Q1: A clear explanation: A normal is a direction vector. The normals stored in a normal map are direction vectors derived from arbitraray points on the surface of a high resolution mesh. When you use a normal map on a low res mesh, essentially what you are doing is telling the GPU "When calculating the effect of a light on this surface, ignore the mesh's true normals and use the ones in the map instead."
Bump and displacement maps are basically the same, but they do not contain a direction vector, they contain a magnitude. Essentially when you a bump map you are telling the renderer "Use the true surface normal, but calculate the lighting as if the existing normal were displaced by the magnitude contained in the bumpmap". Displacement maps are the same as bumpmaps, they contain a magnitude, however you are correct, they are used to actually modify the existing points on the geometry. A displacement map pushes the the existing points of a mesh along it's existing normals by the magnitude stored in the displacement map.

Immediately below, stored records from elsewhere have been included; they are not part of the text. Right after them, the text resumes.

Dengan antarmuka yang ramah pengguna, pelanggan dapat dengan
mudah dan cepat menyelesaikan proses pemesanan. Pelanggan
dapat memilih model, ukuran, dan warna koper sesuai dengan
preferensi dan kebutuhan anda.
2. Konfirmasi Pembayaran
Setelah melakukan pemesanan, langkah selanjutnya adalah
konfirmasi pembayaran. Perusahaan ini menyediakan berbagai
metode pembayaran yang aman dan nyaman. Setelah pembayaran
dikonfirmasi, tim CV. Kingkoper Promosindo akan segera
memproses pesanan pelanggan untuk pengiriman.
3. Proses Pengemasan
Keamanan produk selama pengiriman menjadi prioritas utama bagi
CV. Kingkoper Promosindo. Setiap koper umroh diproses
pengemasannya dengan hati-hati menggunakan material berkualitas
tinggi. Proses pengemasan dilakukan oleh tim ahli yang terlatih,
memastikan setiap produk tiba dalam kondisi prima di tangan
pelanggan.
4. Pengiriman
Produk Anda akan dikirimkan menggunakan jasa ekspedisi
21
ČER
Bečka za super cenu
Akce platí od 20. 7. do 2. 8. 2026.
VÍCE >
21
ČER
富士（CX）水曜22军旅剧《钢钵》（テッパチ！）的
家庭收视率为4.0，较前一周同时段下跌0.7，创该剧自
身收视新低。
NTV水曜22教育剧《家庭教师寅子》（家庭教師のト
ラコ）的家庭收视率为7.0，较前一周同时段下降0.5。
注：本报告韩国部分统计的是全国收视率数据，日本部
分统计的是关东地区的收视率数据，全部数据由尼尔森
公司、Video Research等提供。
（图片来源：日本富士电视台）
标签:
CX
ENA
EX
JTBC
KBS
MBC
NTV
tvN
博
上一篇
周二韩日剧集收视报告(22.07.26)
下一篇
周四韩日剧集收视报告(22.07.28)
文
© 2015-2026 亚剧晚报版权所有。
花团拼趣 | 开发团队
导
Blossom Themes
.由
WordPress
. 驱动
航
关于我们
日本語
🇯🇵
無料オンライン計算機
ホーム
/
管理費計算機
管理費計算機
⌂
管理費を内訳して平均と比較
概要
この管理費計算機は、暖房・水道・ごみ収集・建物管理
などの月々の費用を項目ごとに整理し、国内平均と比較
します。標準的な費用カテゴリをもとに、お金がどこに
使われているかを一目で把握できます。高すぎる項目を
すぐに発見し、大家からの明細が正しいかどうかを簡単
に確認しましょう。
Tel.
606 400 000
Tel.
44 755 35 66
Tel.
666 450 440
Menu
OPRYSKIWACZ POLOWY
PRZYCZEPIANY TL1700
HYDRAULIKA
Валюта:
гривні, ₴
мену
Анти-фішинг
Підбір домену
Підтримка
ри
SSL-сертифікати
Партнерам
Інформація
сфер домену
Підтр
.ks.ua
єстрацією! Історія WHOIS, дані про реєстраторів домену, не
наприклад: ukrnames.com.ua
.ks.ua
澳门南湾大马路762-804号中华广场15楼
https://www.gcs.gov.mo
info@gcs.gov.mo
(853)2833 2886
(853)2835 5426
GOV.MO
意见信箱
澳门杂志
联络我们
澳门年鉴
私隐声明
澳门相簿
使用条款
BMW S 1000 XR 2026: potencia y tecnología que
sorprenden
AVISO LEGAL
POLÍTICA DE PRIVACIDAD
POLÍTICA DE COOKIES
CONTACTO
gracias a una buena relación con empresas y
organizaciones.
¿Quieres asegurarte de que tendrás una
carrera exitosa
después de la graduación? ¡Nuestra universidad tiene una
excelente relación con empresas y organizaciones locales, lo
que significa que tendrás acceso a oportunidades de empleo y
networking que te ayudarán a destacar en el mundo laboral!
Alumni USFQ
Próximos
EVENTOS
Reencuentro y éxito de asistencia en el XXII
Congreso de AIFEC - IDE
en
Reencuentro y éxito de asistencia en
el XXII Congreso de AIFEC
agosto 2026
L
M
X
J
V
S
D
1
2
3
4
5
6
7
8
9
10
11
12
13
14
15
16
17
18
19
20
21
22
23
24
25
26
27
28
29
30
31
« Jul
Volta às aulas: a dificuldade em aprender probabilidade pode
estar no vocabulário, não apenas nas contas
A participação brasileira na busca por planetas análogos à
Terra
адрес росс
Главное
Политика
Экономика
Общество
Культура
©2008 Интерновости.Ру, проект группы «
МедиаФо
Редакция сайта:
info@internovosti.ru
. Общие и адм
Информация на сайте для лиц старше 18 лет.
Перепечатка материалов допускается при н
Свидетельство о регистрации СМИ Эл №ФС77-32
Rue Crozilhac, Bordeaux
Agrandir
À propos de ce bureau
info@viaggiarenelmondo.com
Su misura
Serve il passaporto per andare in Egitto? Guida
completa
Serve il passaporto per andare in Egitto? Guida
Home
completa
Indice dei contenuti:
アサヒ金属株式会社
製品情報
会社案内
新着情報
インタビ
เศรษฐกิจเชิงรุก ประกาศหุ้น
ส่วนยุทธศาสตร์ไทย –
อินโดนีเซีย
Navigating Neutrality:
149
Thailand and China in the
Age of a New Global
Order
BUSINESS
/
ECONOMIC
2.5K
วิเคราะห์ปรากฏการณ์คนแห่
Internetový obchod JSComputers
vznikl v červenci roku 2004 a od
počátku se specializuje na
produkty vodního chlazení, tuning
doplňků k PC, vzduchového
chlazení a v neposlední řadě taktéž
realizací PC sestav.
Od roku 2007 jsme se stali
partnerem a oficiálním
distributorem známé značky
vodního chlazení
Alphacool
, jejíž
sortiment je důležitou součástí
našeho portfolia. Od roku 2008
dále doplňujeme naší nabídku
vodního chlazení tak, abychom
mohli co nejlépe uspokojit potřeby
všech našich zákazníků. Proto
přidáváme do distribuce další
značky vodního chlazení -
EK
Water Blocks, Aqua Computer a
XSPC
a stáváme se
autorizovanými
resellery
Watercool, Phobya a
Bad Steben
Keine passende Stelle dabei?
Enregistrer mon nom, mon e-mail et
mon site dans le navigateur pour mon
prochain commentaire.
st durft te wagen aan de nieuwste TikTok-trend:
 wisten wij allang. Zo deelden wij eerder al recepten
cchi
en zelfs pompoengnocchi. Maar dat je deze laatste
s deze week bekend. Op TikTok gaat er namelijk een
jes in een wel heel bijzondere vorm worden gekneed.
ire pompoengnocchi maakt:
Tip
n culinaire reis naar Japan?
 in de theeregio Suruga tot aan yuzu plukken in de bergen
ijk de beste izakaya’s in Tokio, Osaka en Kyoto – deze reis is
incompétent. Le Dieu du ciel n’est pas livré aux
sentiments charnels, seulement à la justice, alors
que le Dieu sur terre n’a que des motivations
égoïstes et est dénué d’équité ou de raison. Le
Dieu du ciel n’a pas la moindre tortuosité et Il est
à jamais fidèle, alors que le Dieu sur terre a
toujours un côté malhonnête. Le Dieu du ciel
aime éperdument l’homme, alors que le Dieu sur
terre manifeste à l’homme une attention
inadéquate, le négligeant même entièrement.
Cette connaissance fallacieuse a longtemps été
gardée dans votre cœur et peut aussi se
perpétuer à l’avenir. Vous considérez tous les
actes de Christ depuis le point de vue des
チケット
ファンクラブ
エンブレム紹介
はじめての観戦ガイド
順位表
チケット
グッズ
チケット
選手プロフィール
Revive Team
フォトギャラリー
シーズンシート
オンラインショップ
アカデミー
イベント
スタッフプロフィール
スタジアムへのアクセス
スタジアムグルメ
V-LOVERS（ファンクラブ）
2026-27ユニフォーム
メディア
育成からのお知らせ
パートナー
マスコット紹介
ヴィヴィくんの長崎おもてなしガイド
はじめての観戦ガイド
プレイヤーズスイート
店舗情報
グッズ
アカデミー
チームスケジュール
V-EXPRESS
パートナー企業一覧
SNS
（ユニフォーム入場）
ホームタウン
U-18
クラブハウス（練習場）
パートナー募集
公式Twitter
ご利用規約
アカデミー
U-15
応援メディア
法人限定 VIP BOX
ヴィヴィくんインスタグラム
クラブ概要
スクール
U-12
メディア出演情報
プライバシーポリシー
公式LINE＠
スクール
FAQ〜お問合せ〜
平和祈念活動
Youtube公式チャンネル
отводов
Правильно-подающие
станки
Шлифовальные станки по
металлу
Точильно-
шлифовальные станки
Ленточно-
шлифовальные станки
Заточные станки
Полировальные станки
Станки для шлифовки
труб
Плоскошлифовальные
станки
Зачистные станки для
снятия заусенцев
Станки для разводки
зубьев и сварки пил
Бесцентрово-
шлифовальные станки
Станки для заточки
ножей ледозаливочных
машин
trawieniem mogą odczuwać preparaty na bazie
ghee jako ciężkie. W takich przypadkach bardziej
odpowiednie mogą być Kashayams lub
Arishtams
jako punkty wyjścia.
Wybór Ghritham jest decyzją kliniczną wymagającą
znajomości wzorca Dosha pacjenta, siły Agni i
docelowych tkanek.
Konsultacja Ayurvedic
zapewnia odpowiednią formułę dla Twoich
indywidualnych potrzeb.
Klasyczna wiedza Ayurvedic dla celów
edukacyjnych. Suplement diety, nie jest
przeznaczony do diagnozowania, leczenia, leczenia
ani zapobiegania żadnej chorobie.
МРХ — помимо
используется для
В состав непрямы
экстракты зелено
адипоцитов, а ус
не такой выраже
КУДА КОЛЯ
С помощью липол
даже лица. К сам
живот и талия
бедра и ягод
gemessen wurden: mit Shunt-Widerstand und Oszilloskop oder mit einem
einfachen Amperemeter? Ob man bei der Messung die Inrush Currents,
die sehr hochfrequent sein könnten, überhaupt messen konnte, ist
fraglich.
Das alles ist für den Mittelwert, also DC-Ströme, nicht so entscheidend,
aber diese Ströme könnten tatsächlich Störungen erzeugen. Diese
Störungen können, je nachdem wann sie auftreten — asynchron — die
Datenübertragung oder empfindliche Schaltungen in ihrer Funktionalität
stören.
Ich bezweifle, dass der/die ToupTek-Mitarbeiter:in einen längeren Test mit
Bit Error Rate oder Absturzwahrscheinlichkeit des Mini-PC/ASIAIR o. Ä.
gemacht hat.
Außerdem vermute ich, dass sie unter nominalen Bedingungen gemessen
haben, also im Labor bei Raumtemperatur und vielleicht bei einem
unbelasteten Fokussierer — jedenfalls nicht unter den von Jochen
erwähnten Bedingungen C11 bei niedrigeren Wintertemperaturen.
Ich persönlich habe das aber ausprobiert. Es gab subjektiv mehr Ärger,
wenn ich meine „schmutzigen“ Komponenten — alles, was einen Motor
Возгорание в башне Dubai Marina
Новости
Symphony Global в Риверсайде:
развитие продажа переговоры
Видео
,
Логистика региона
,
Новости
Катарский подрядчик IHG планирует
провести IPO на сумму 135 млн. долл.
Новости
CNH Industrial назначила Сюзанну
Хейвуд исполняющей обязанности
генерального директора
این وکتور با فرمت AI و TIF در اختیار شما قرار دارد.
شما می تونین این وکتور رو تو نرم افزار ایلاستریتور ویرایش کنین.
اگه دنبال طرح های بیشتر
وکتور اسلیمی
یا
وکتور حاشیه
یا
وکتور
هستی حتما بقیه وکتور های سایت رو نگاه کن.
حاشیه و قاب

So the difference really is that a diplacement or bump map affects the existing normals of a surface without changing their direction, where a normal map replaces the existing surface normals.
Q2: You could use a bumpmap as a normal or displacement map, because in the end they are all just textures, however it would not give you desirable results. Bumpmaps and displacement maps are fairly interchangable, a normal map is something slightly different.
Q3:A normal map again stores the normals from a high resolution surface. Basicly it works like this. You have your low resolution in game mesh and a very high resolution high detail mesh. Both meshes have similar shapes and UV sets. Their texture map layout looks the same. To create the normal map, the high res surface is sampled at the UV coordinates of every pixel in the normal map and the high res surface's XYZ surface normal is written into the RGB channels of the normal map. So the map contains the normals of the high res mesh. These normals are a direction vector used by shaders to calculate how light is reflected from the surface. As far as the shader is concerned, you are replacing the true surface normals of the low resolution mesh with the normals contained in the normal map.
Binormals and tangents are a bit more difficult to explain, but in general you can think of the bi-normal, tangent and normal vectors as axis' which make up a little 3D coordinate system for any arbitrary point on a surface. As a simple example, the normal is perpendicular to the surface, the tangent is perpendicular to the normal, and the binormal is perpendicualr to both the normal and the tangent. A simple way to visualize it is as a 3D coordinate system Normal is the Y axis, Tangent is the X axis and binormal is the Z axis.